The idea is to automate download on o2tvseries. It's a website for film shows. We must automate the submission of a Captcha form in the process. The mechanize library helps with filling the form. Where we need to input the Captcha's content, Webdriver in Selenium helps with screenshotting and saving the Captcha picture locally. Meanwhile, Pytesseract helps with getting the picture's string for submission (about 75% accuracy).

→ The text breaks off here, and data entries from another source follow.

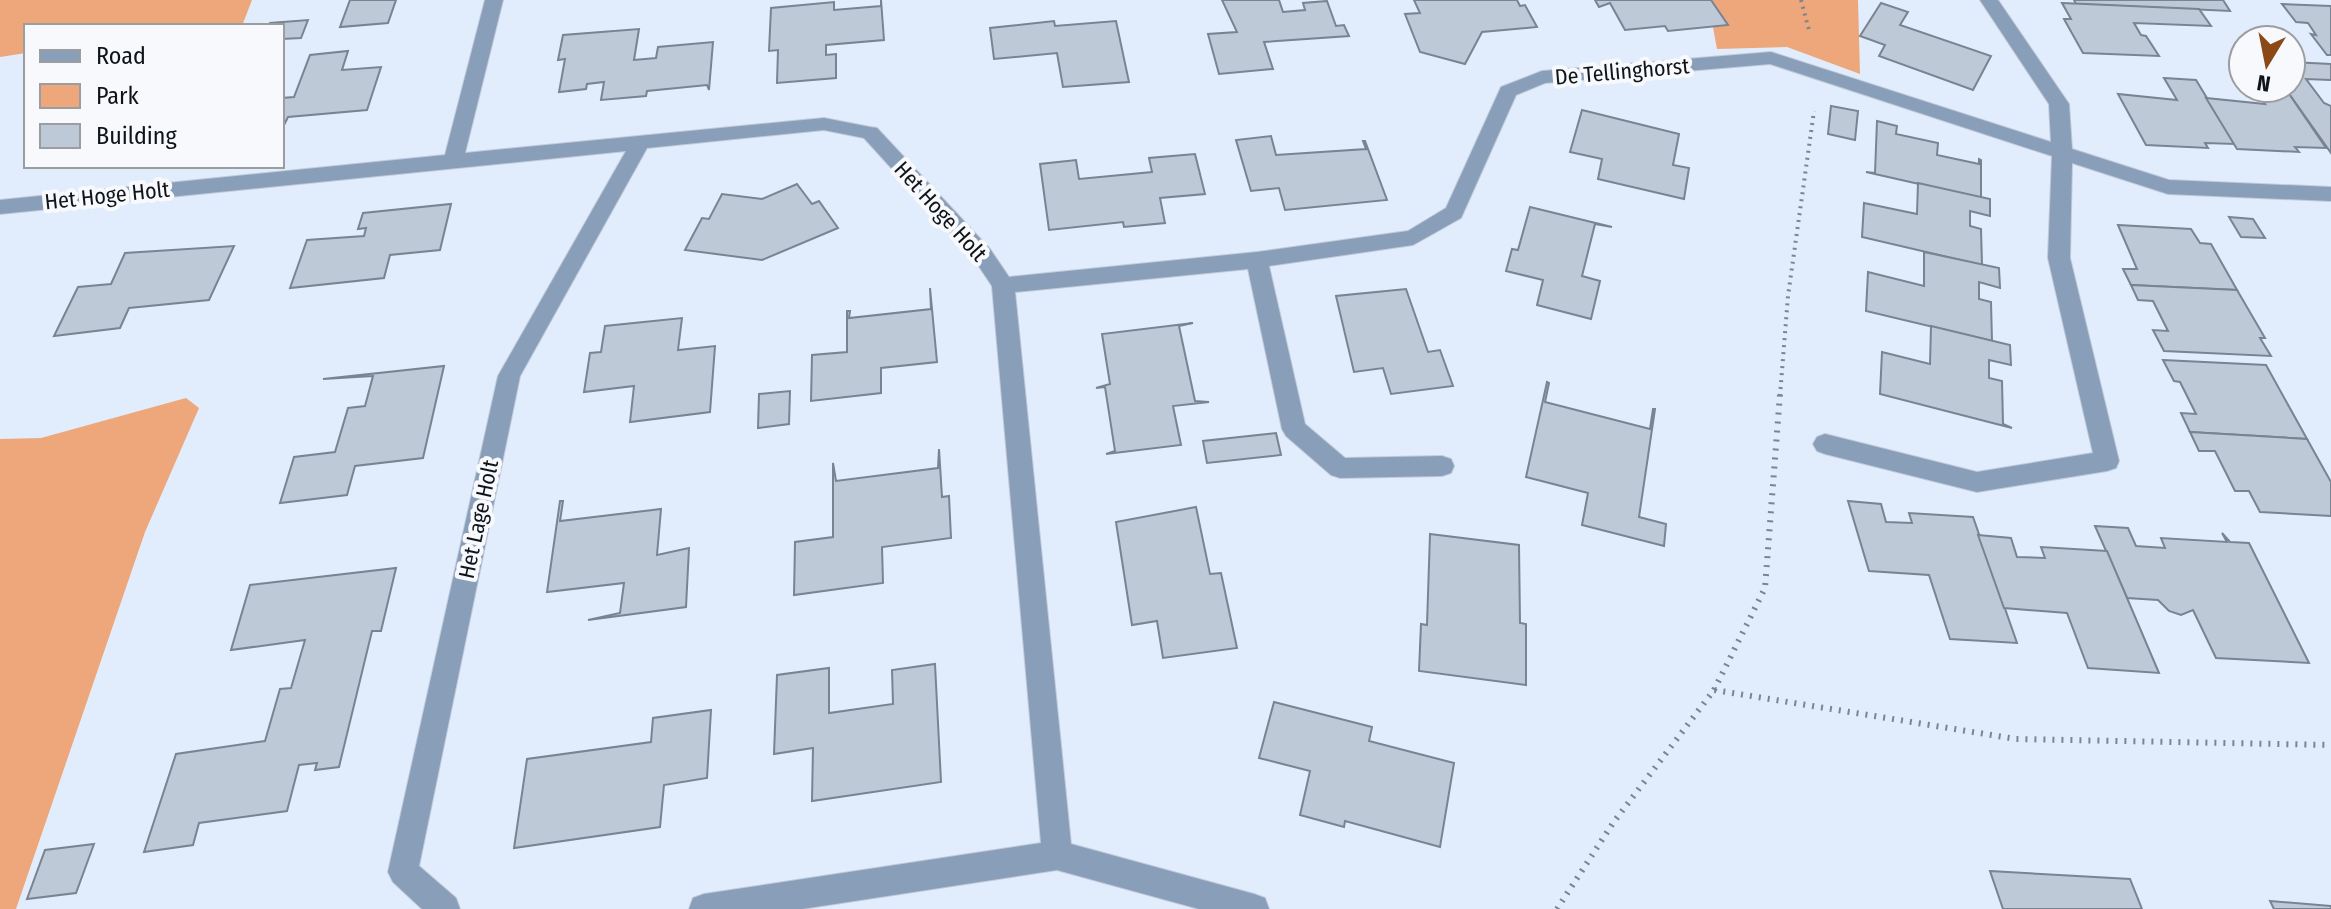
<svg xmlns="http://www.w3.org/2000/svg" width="2331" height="909" viewBox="0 0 2331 909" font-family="'Fira Sans Condensed',sans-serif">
  <rect width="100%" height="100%" fill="#e1edfc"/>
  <!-- green -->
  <g fill="#eea77a">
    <polygon points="0,0 252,0 242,26 26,26 26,53 0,57"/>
    <polygon points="1708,0 1858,0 1860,74 1787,47 1717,49"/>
    <polygon points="186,398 199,408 145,532 16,909 0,909 0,439 41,438"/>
  </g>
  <!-- building -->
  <g fill="#bec9d8" stroke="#798391" stroke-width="2">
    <polygon points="350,0 396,0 388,23 340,27"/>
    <polygon points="881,0 884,40 826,45 826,55 836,54 836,78 777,83 778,50 769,51 771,8 834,2 834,10 881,6"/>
    <polygon points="1222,0 1279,0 1283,12 1305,10 1303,3 1327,1 1336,26 1344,25 1349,36 1264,42 1273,69 1219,74 1208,34 1237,32"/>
    <polygon points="1414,0 1517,0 1520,6 1525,5 1537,27 1482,32 1465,64 1420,52 1405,14 1420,13"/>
    <polygon points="1595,0 1711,0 1728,25 1668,31 1665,26 1625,30 1610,3 1599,7"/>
    <polygon points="2074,0 2223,0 2230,11 2076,4"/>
    <polygon points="1881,3 1908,12 1900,25 1991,56 1973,90 1879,56 1885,45 1860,36"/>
    <polygon points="2062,3 2199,9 2211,26 2134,23 2141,35 2146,36 2159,56 2083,53 2064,19 2071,19"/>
    <polygon points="2282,4 2331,6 2331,55 2327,55 2311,34 2316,35 2308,23 2296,22"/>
    <polygon points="308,20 301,38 282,39 282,26 269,26 270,23"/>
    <polygon points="1054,21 1055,26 1116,21 1129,82 1063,87 1057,53 994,59 990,28"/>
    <polygon points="639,29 634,60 656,58 658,47 713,42 709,90 707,85 647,91 646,96 601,100 604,82 587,84 586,89 559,92 565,59 558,60 563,35"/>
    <polygon points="348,51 342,70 381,67 367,110 288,117 282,129 282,98 294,97 310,55"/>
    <polygon points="2291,62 2331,64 2331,80 2306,79 2324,103 2331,106 2331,153 2285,88 2291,88"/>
    <polygon points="2164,78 2196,80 2235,144 2205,143 2208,148 2146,145 2118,94 2177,100"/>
    <polygon points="2254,88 2285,88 2326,148 2295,147 2299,152 2237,149 2206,98 2265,104"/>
    <polygon points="1831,106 1858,111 1855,140 1828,134"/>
    <polygon points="1582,110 1679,134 1673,165 1689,168 1684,199 1598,179 1602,159 1570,152"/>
    <polygon points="1877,121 1897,126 1896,134 1938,143 1937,155 1979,164 1979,159 1981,160 1981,198 1866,172 1875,173"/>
    <polygon points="1271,136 1276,155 1366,149 1363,141 1365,141 1387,200 1285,210 1279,188 1251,191 1236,140"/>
    <polygon points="1195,154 1205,194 1160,198 1165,223 1124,227 1123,222 1049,230 1040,164 1076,160 1079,179 1152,172 1149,158"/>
    <polygon points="1918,183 1990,199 1990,216 1970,211 1970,226 1981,229 1982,265 1862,237 1864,203 1917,214"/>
    <polygon points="797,184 812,204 819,201 838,228 762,260 685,250 702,218 709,219 722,194 762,199"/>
    <polygon points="451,204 440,250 390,255 384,278 290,288 307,240 364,236 366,228 358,229 363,213"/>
    <polygon points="1530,207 1612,227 1595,224 1582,276 1600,281 1591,319 1537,305 1543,280 1506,271 1512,249 1518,250"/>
    <polygon points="2229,217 2253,219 2265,238 2241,237"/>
    <polygon points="2118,225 2191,229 2200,243 2211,244 2237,290 2131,285 2123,269 2137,269"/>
    <polygon points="234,246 209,300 129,308 120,328 54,336 78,287 111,284 125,253"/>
    <polygon points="1924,252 1999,268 2000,288 1979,282 1979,299 1991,302 1992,341 1866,311 1868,272 1924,286"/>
    <polygon points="2131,285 2237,290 2265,338 2260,338 2271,356 2164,351 2153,330 2168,331 2153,301 2138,300"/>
    <polygon points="930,288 937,362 881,368 881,393 811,401 812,355 847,352 847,311 850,311 849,318 931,309"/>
    <polygon points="1406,289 1428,352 1440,350 1453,386 1391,394 1383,368 1354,372 1336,296"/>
    <polygon points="682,318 678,350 715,346 710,412 630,422 634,386 584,392 590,353 601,352 605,326"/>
    <polygon points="1193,323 1179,326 1195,401 1209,402 1173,406 1181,445 1106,454 1115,451 1105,387 1096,388 1110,384 1102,334"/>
    <polygon points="1931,326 2010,345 2011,365 1989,360 1989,378 2002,381 2003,424 2012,428 1880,394 1882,352 1930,364"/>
    <polygon points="2163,360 2266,365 2307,439 2190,432 2181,413 2196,414 2180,382 2174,381"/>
    <polygon points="444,366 423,458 355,466 347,495 280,503 294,457 335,452 348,408 365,406 373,376 323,379"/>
    <polygon points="1547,382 1549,383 1545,402 1650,429 1653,409 1655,409 1639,517 1666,524 1664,546 1582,525 1588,493 1526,477"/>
    <polygon points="790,391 789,424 758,428 759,394"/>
    <polygon points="2190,432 2307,439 2331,482 2331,516 2260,512 2249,491 2235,491 2215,451 2199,451"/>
    <polygon points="1276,433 1281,455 1207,463 1203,441"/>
    <polygon points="939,449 942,497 949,496 951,538 882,547 883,583 794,595 795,542 833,537 833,463 836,481 938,468"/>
    <polygon points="560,501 563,501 560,521 661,509 657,555 689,548 686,607 588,620 620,613 624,583 547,592"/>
    <polygon points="1848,501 1881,504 1886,522 1912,523 1909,513 1973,517 2017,643 1950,639 1929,575 1869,571"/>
    <polygon points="1196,507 1210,574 1221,573 1237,648 1163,658 1157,621 1132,625 1116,522"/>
    <polygon points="2095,526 2128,528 2136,546 2165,548 2161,538 2227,542 2222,533 2230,542 2249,543 2309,663 2216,658 2193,610 2181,615 2169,611 2158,600 2127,598"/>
    <polygon points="1430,534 1519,545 1520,623 1526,624 1526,685 1419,671 1421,624 1427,625"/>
    <polygon points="1978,535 2011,538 2017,557 2045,558 2041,547 2107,551 2159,673 2088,668 2067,613 2004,608"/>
    <polygon points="396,568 381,631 372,631 339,767 315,770 317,763 299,765 287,811 199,823 193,845 144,852 176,754 265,741 280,689 291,688 305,640 231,650 250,585"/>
    <polygon points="935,664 941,782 812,801 813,748 774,754 777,675 829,668 829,713 893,704 892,670"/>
    <polygon points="1274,702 1372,727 1369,741 1454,763 1440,847 1345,821 1344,827 1300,815 1310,771 1259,758"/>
    <polygon points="711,710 707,778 664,785 660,827 514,848 527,759 651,742 653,718"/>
    <polygon points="94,844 76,893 27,899 45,850"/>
    <polygon points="1990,871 2130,879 2142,909 2003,909"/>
    <polygon points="2270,901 2331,906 2331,909 2274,909"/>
  </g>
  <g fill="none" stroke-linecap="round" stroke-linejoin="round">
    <defs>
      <polygon id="minor" points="485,0 503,0 465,153 824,118 870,127 877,128 990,249 1009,277 1257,252 1408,231 1446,208 1501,87 1542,71 1771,52 2051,142 2049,104 1980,0 1998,0 2069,104 2072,149 2169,180 2331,187 2331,201 2168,194 2072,163 2070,258 2119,461 2116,468 2107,471 1977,492 1825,454 1817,451 1813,444 1817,437 1825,434 1977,472 2093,453 2048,258 2052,156 1770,64 1545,83 1516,95 1461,218 1413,245 1269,266 1305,424 1345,458 1442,456 1451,459 1454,466 1451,473 1442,476 1340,478 1331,475 1286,436 1282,429 1248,269 1015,292 1071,844 1254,894 1265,898 1269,909 1199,909 1057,870 802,909 689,909 693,898 704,894 1041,843 992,286 974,259 864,138 824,130 647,148 520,376 419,866 456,898 460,909 422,909 393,882 388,872 498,376 626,151 0,214 0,200 445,155"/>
    </defs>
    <!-- minor casing -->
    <use href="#minor" stroke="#c0cad8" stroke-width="2"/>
    <!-- path-far1 -->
    <g stroke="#7c858f" stroke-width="4" stroke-dasharray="2 5" stroke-linecap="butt">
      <polyline points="1801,0 1809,30"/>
      <polyline points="1780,396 1788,296 1814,111"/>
    </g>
    <!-- path -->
    <g stroke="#7c858f" stroke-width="6" stroke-dasharray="2 7" stroke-linecap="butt">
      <polyline points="1714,690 1765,588 1780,394"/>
      <polyline points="1557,909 1613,823 1714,690 2016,739 2331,745"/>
    </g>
    <!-- minor -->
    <use href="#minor" fill="#899eb9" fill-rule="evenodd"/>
  </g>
  <g text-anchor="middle" stroke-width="8" stroke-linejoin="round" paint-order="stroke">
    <!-- street labels -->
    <g font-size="22" fill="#101419" stroke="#f7f9fc">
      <text transform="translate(1622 71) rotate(-5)" y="8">De Tellinghorst</text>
      <text transform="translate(107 195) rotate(-6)" y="8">Het Hoge Holt</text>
      <text transform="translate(941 211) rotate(48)" y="8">Het Hoge Holt</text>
      <text transform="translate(478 519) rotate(-78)" y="8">Het Lage Holt</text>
    </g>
  </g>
  <!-- legend -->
  <rect x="24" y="24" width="260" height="144" fill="#f7f9fc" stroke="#9b9da1" stroke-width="2"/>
  <rect x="40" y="50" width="40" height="12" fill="#899eb9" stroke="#9b9da1" stroke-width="2"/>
  <text x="96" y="64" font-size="24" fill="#101419">Road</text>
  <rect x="40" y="84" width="40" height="24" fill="#eea77a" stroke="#9b9da1" stroke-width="2"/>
  <text x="96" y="104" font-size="24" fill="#101419">Park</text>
  <rect x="40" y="124" width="40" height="24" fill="#bec9d8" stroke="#9b9da1" stroke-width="2"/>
  <text x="96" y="144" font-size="24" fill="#101419">Building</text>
  <!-- north arrow -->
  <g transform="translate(2267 64) rotate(190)"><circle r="38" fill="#f7f9fc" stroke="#9b9da1" stroke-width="2"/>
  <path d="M0-6L14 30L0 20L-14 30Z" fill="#8a4916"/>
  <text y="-12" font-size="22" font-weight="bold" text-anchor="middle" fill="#101419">N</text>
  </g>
</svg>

The issue now is that after submission, a page with response Error: Captcha Does Not Match! is what I get even when the Captcha matches (it often does). A video file is supposed to be playing on the page after submission as that means everything is OK. I don't know if it's a cookie/sessions or Webdriver thing. Having a hard time getting the right Captcha input successfully submitted.
Here's the code:

from urllib.request import Request, urlopen
from bs4 import BeautifulSoup
from PIL import Image, ImageFilter, ImageEnhance
import requests
import pytesseract
import http.cookiejar as cookielib
from io import BytesIO
from selenium import webdriver
from http import cookiejar
import mechanize

url = "https://o2tvseries.com/Kevin-Can-Fuck-Himself/Season-01/Episode-06/index.html"
req = Request(url, headers={'User-Agent': 'Mozilla/5.0'})
web_byte = urlopen(req)
soupy= BeautifulSoup(web_byte, "html.parser")
links = soupy.find_all('a')
newDLLink = links[14].get('href')

secondReq = Request(newDLLink, headers={'User-Agent': 'Mozilla/5.0'})
secondWeb_byte = urlopen(secondReq)
captchaSoupy = BeautifulSoup(secondWeb_byte, "html.parser")
captchaSeries = captchaSoupy.find_all('img')
newCaptchaSeries = captchaSeries[0].get('src')

#Webdriver
driver = webdriver.Chrome(executable_path=r"C:\Program Files\ChromeDriver for Selenium\chromedriver.exe")
pytesseract.pytesseract.tesseract_cmd = r"C:\Program Files\Tesseract-OCR\tesseract.exe"
driver.get(newDLLink)
element = driver.find_element_by_xpath("//img[@alt='CAPTCHA Code']")
location = element.location
size = element.size
png = driver.get_screenshot_as_png()
driver.quit()

#Pillow
im = Image.open(BytesIO(png))
left = location['x']
top = location['y']
right = location['x'] + size['width']
bottom = location['y'] + size['height']
im = im.crop((left, top, right, bottom))
im = ImageEnhance.Sharpness(im)
im = im.enhance(0.0)
im = im.filter(ImageFilter.MinFilter(3))
im.save('study_img.png')

#Pytesseract
image_to_string = pytesseract.image_to_string(im)
image_to_string = image_to_string[0:5]

#Mechanize
br = mechanize.Browser()
cj = cookielib.LWPCookieJar()
br.set_cookiejar(cj)
br.set_handle_robots(False)
br.addheaders = [('User-agent', 'Mozilla/5.0 (X11; Linux x86_64) AppleWebKit/537.36 (KHTML, like Gecko) Chrome/91.0.4472.77 Safari/537.36')]
br.open(newDLLink)
br.select_form(nr=0)
br['captchainput'] = image_to_string
response = br.submit()
#This returns `Error: Captcha Does Not Match!`
read_response = response.read()
Quote:CAPTCHA technology authenticates that a real person is accessing the web content to block spammers and bots that try to automatically harvest email addresses or try to automatically sign up for access to websites, blogs or forums. CAPTCHA blocks automated systems, which can't read the distorted letters in the graphic.
Sounds like it is successfully doing its job.
(Aug-02-2021, 09:21 PM)Yoriz Wrote: [ -> ]
Quote:CAPTCHA technology authenticates that a real person is accessing the web content to block spammers and bots that try to automatically harvest email addresses or try to automatically sign up for access to websites, blogs or forums. CAPTCHA blocks automated systems, which can't read the distorted letters in the graphic.
Sounds like it is successfully doing its job.

Looks like I'm close with the code. And whatever is impeding the right Captcha inputs from being submitted isn't the Captcha itself, probably the Mechanize library or Selenium.